*Data provided*.
◇ ◇ ◇ ◇ ◇ ◇ ◇

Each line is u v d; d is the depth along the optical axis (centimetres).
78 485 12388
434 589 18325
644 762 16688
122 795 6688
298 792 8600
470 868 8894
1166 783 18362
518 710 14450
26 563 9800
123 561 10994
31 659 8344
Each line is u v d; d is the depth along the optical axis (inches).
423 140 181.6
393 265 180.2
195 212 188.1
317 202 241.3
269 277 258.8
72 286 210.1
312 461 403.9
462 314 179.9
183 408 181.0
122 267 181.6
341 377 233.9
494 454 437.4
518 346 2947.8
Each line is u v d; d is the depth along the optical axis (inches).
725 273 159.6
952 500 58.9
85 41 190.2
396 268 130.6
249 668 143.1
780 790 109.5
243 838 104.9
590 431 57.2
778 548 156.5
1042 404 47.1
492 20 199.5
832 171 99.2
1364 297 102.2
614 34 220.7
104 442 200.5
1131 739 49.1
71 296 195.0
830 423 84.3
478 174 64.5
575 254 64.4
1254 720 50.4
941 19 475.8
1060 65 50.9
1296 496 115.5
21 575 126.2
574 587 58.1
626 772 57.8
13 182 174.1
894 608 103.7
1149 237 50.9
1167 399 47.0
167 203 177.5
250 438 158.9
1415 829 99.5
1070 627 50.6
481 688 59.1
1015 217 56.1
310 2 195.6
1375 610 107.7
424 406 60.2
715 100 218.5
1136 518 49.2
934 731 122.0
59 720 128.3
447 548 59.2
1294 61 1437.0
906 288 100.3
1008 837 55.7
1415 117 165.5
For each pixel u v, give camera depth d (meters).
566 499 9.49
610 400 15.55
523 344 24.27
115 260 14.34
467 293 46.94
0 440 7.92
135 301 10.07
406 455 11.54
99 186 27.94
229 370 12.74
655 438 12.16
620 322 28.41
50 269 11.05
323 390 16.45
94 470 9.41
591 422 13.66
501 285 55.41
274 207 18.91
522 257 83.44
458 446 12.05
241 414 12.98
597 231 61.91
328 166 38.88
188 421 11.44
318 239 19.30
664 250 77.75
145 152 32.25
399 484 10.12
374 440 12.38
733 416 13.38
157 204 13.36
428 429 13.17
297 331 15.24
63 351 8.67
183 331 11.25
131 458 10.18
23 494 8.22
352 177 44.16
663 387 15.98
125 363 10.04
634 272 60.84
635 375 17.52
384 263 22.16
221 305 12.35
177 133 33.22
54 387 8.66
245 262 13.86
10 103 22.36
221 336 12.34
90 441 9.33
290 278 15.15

◇ ◇ ◇ ◇ ◇ ◇ ◇

*What is being asked*.
Starting with the line that contains "832 171 99.2", print every line through the end of the entries above exactly as written, both boundary lines included, and nothing else.

*Task response*.
832 171 99.2
1364 297 102.2
614 34 220.7
104 442 200.5
1131 739 49.1
71 296 195.0
830 423 84.3
478 174 64.5
575 254 64.4
1254 720 50.4
941 19 475.8
1060 65 50.9
1296 496 115.5
21 575 126.2
574 587 58.1
626 772 57.8
13 182 174.1
894 608 103.7
1149 237 50.9
1167 399 47.0
167 203 177.5
250 438 158.9
1415 829 99.5
1070 627 50.6
481 688 59.1
1015 217 56.1
310 2 195.6
1375 610 107.7
424 406 60.2
715 100 218.5
1136 518 49.2
934 731 122.0
59 720 128.3
447 548 59.2
1294 61 1437.0
906 288 100.3
1008 837 55.7
1415 117 165.5
For each pixel u v, give camera depth d (meters).
566 499 9.49
610 400 15.55
523 344 24.27
115 260 14.34
467 293 46.94
0 440 7.92
135 301 10.07
406 455 11.54
99 186 27.94
229 370 12.74
655 438 12.16
620 322 28.41
50 269 11.05
323 390 16.45
94 470 9.41
591 422 13.66
501 285 55.41
274 207 18.91
522 257 83.44
458 446 12.05
241 414 12.98
597 231 61.91
328 166 38.88
188 421 11.44
318 239 19.30
664 250 77.75
145 152 32.25
399 484 10.12
374 440 12.38
733 416 13.38
157 204 13.36
428 429 13.17
297 331 15.24
63 351 8.67
183 331 11.25
131 458 10.18
23 494 8.22
352 177 44.16
663 387 15.98
125 363 10.04
634 272 60.84
635 375 17.52
384 263 22.16
221 305 12.35
177 133 33.22
54 387 8.66
245 262 13.86
10 103 22.36
221 336 12.34
90 441 9.33
290 278 15.15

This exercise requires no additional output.